Many of them are built/designed FAR better than the iPod, but... Apple's 
still got the business momentum in their advantage today.  I think they 
see it slowing, thus -- the iPhone.

They knew they needed something different to drive more people to 
iTunes, really.  The video iPod thing was okay, but no one really 
watches movies on a 3" screen.  They might watch video "podcasts" but 
there's no revenue in those for Apple.  Call me a "traditionalist" but I 
never bought into (figuratively or literally) the video iPod.

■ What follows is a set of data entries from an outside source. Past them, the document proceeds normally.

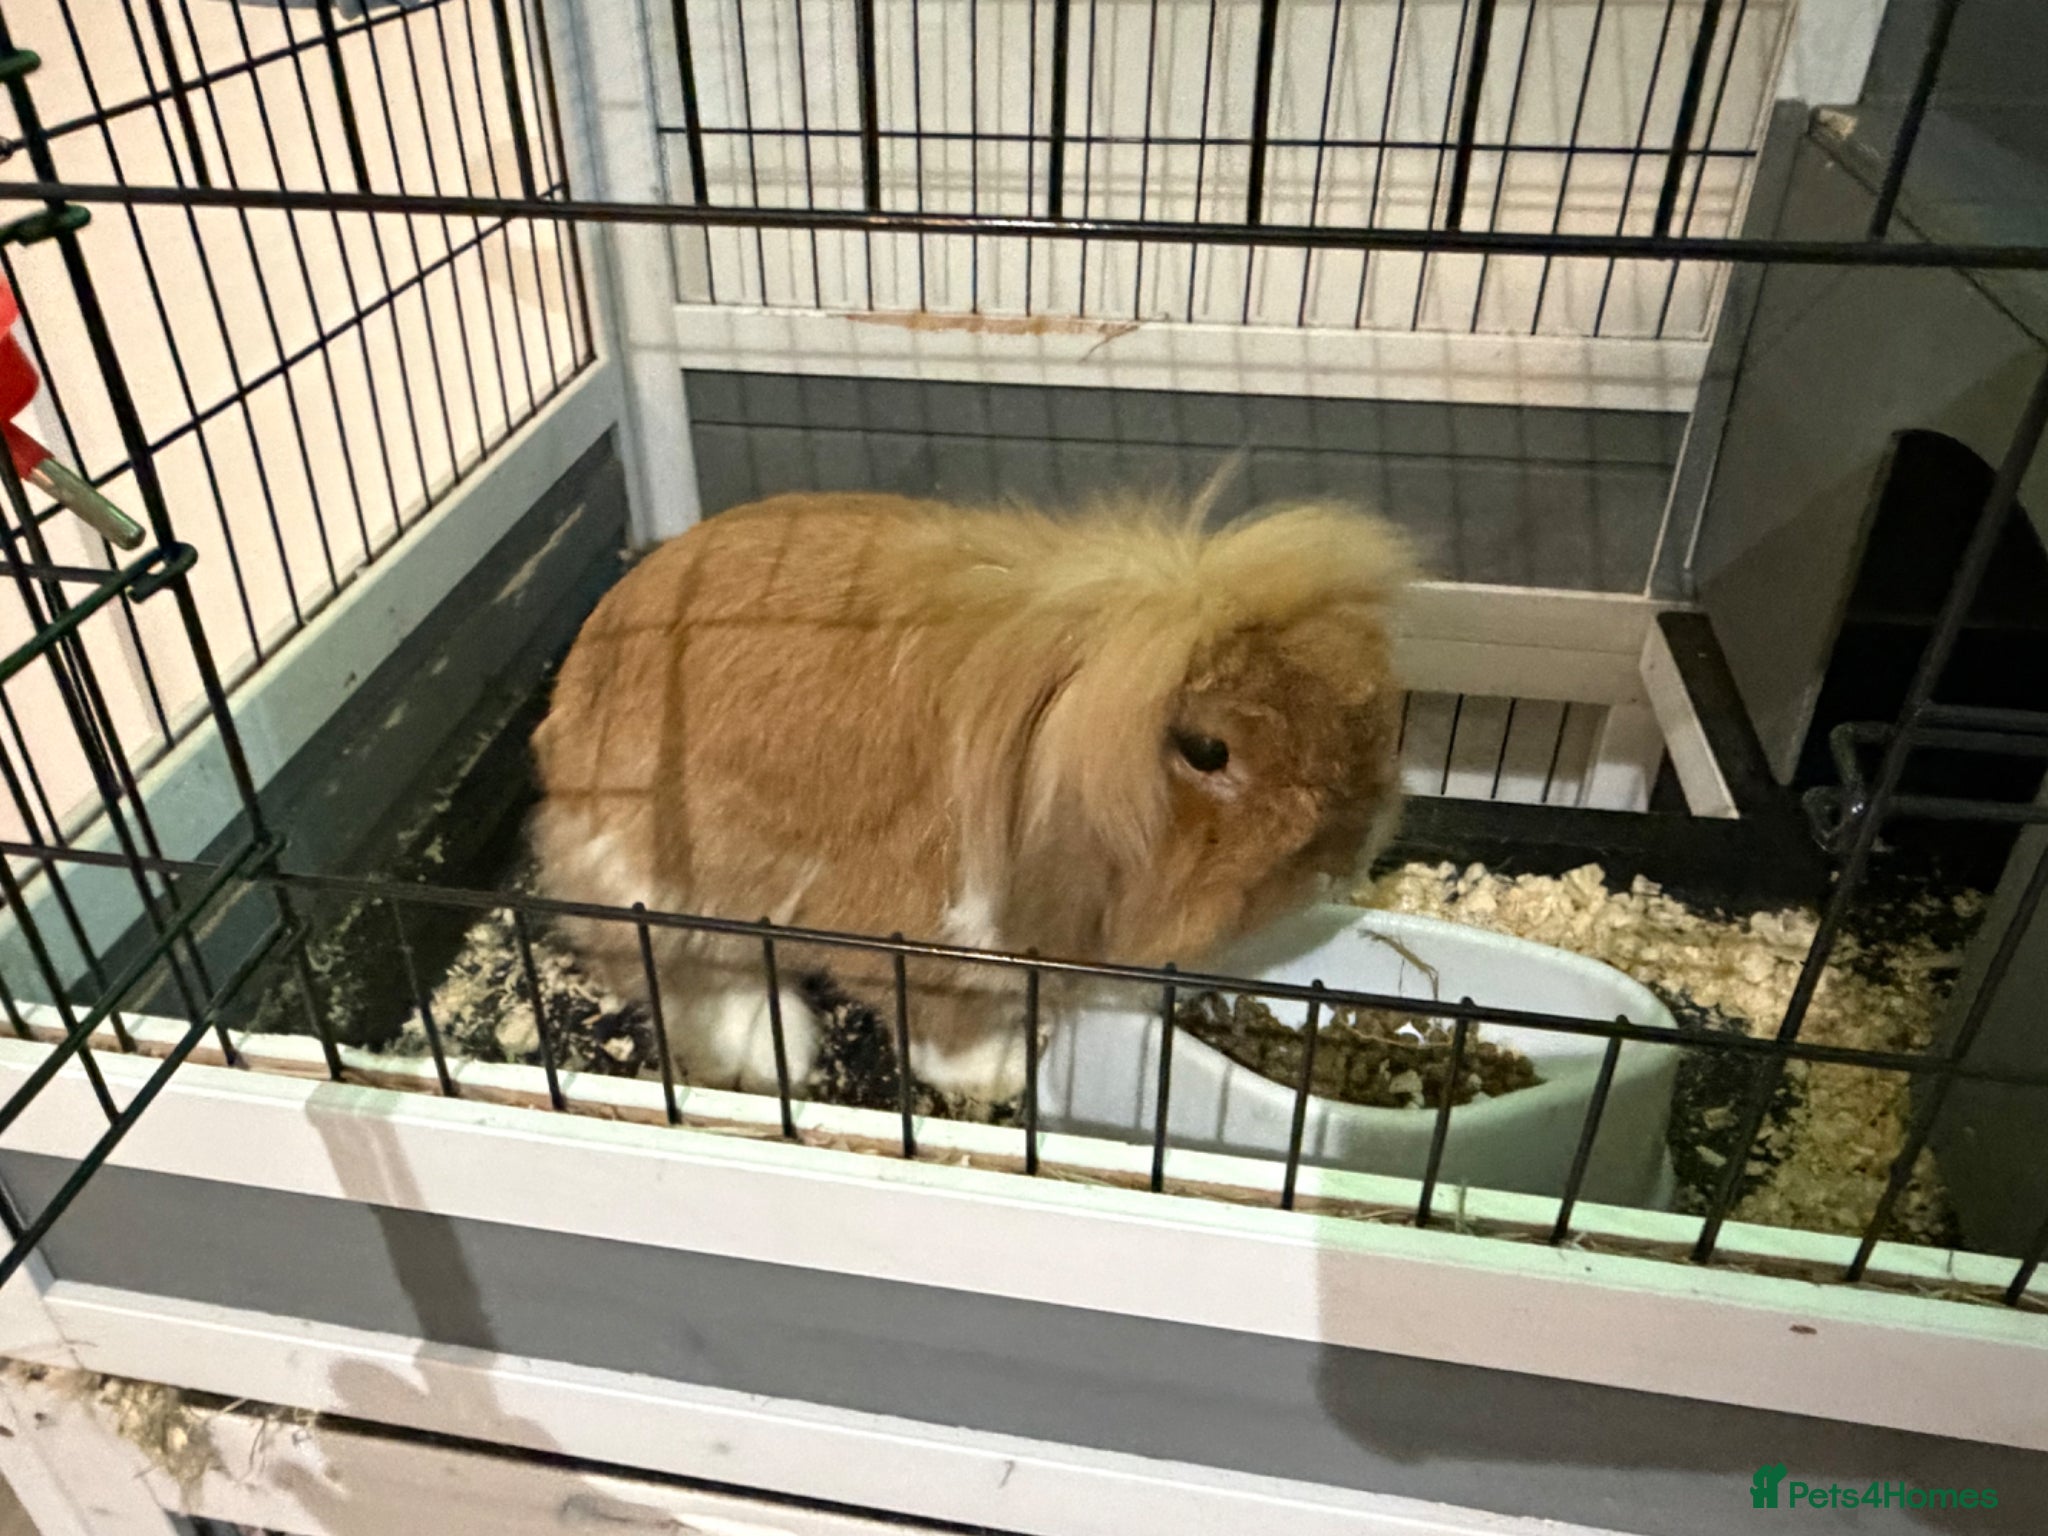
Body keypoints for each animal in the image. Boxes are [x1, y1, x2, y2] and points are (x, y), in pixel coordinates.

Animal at [528, 488, 1411, 1104]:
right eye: (1206, 752)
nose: (1351, 852)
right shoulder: (925, 940)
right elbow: (949, 1028)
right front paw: (1002, 1076)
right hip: (658, 890)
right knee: (687, 979)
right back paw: (770, 1053)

> The idea behind the open source phone [TuxPhone]is interesting, but I have
> to say that the pictures don't seem too enticing...but I applaud them
> anyway.

I applaud them and a couple of others, but they're fighting a lost 
battle.  Telco carriers are some of the most stodgy, set-in-their-ways 
companies on the planet.

Engineers in the telco world won't be opening up the on-air or back-end 
networks to really allow innovation -- it's not in their DNA.

I say this, having worked at a telco vendor of large carrier-class gear 
now on and off for over 10 years, this year.  The Bell system may have 
been "broken up" by Judge Greene, but the mentality still hasn't left 
the biz.  Another generation or two of "attitude dilution", maybe.

(Hey, I like that phrase I just came up with... "attitude dilution".  Cool!)